Bu Merkez Bankası Başkanı da çok dayanmaz. Artçı şoklar daha gelmedi. Halen Para Politikası Kurulu'nun toplantısı ertelendiği için, "Bakalım ne yapacaklar" diye beklenti var. Memlekete yazık ediyorlar.
Hakikati söyleyenler hep saldırıya uğramışlardır. Biz hakikati söylememek için kaçanlardan değil, hakikati "Kral çıplak" diye söyleyenlerdeniz.
Eğer siyasi ahlaktan sapılırsa bu sapmayı yaşayan topluluklar iflah olmaz. Gelecek Partisi olarak bizler kaybedilen her siyasi ahlak değerini ayağa kaldırmaya kararlıyız. Rant, faiz, imar yolsuzluklarının sonunu getirip Hazine'yi göz bebeğimiz gibi koruyacağız.

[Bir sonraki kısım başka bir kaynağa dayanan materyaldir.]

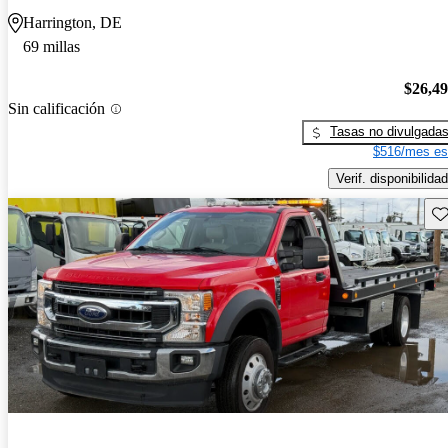
Harrington, DE
69 millas
$26,4
Sin calificación
Tasas no divulgada
$516/mes es
Verif. disponibilidad
Gu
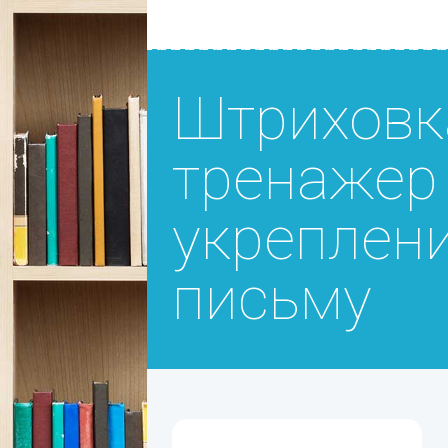
Штриховк
тренажер
укреплени
письму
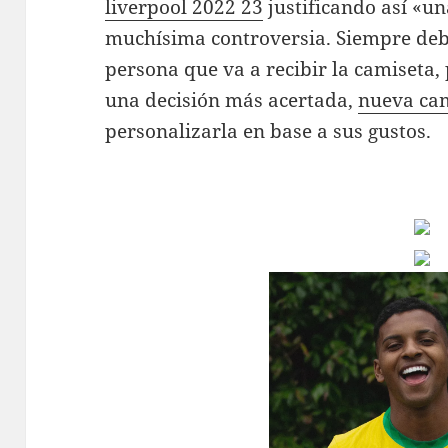
liverpool 2022 23
justificando así «u
muchísima controversia. Siempre debes
persona que va a recibir la camiseta
una decisión más acertada,
nueva cam
personalizarla en base a sus gustos.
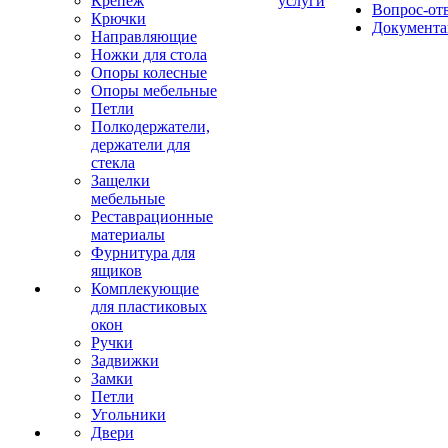
Крепеж
услуги
Вопрос-от
Крючки
Документа
Направляющие
Ножки для стола
Опоры колесные
Опоры мебельные
Петли
Полкодержатели,
держатели для
стекла
Защелки
мебельные
Реставрационные
материалы
Фурнитура для
ящиков
Комплекующие
для пластиковых
окон
Ручки
Задвижки
Замки
Петли
Угольники
Двери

Bu yolu takip ederlerse iki ay içinde tüketici enflasyonu yüzde 20'yi geçecek, üretici enflasyonu zaten yüzde 27. Biz iktidarı bıraktığımızda üretici enflasyonu yılda 3.2, tüketici enflasyonu yüzde 5.5 idi. Bunun sebebi cehaletiniz, kendi çıkarınızı düşünmenizdir.
Bir şarkıcının kredi borçlarını yapılandırmakta, müteahhitlere milyarlarca dolar aktarmakta, 14-15 uçağı envanterde tutmakta çok cömertsiniz ancak borcunu ödeyebilecek bir üniversiteyi kapatıp öğrencilerin geleceğini heba etmekte cimrinin cimrisisiniz. Çin Dışişleri Bakanı'nı ağırlıyorlar bugün. Ağırlasınlar. Ama Çin'in baskılarıyla Türkiye'deki Uygur kardeşlerimizi teslim ederek Çin'den 3-5 kuruş gelecek diye düşünüyorlarsa yeri göğü inletiriz, bir tek Uygur kardeşimizin iadesine razı olmayız.
Çin ile ilişkileriniz iyi olsun, dünyada hiçbir ülke ile kötü olmasın. Ama zulme, baskıya, milli kültürümüzün en temel değerlerinin yok edilmesine sessiz kalmayın.
Her yere, sık sık bize de kükreyen Sayın Bahçeli nerede? Hani milliyetçiliğiniz, hani Türkçe aşkınız? Uygur bölgesi Türklerin İslamlaşmasının başladığı yerdir. Medeniyetimizin doğu şehridir. Türkçe'nin doğduğu, lügatının, devlet kültürünün yazıldığı yerdir.
Ankara'da vaka artışlarının hızlandığı ve Ankara'nın da kızardığı ama AK Parti ve MHP kongreleri dolayısıyla bunun ertelendiği bilgisi var. Gelecek hafta Ankara da kırmızıya dönerse bunların riyakarlıkları, fırsatçılığı, yalanları bir kez daha ortaya çıkacak."